╔══
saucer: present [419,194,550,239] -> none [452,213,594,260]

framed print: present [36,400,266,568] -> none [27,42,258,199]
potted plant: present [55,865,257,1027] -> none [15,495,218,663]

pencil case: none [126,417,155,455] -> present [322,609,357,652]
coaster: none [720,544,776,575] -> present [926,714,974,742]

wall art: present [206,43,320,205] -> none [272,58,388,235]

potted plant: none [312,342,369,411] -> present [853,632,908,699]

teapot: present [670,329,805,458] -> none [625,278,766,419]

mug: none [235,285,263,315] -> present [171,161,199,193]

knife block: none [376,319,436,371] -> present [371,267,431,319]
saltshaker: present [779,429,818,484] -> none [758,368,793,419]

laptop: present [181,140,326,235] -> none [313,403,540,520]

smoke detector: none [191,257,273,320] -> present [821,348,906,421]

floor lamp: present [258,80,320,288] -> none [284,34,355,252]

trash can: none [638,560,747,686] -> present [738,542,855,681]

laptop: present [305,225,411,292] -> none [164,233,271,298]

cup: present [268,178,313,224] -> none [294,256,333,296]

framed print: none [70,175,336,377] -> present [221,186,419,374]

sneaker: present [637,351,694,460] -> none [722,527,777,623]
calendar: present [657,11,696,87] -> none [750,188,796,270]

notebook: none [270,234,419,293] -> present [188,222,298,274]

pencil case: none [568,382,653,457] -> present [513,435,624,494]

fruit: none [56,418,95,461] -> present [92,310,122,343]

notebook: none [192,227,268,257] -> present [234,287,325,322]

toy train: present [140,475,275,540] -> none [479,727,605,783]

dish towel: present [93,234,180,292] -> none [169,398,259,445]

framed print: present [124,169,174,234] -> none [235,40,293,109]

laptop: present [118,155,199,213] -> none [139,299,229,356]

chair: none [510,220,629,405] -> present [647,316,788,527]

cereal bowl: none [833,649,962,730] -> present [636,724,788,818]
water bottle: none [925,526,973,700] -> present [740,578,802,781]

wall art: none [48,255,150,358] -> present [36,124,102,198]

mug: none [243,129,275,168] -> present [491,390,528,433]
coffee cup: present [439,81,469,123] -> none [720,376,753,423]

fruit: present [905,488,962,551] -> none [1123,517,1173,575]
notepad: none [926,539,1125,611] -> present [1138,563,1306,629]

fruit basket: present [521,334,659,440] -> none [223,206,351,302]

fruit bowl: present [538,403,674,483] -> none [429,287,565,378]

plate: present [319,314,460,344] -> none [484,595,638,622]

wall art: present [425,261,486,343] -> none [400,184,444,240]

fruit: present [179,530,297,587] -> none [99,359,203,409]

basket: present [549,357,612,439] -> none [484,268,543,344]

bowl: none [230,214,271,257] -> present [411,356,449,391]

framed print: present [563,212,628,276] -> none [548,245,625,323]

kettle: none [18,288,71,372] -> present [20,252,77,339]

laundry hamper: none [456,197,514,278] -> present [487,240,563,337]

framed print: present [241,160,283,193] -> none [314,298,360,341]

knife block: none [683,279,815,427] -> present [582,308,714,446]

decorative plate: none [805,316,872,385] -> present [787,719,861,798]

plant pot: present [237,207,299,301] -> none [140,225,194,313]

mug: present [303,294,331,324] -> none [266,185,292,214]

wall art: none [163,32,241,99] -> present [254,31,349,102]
╚══
**WORK ORDER**
Scan the entries for lines with the word "wall". The number of such lines is the whole answer.

**TASK OUTPUT**
4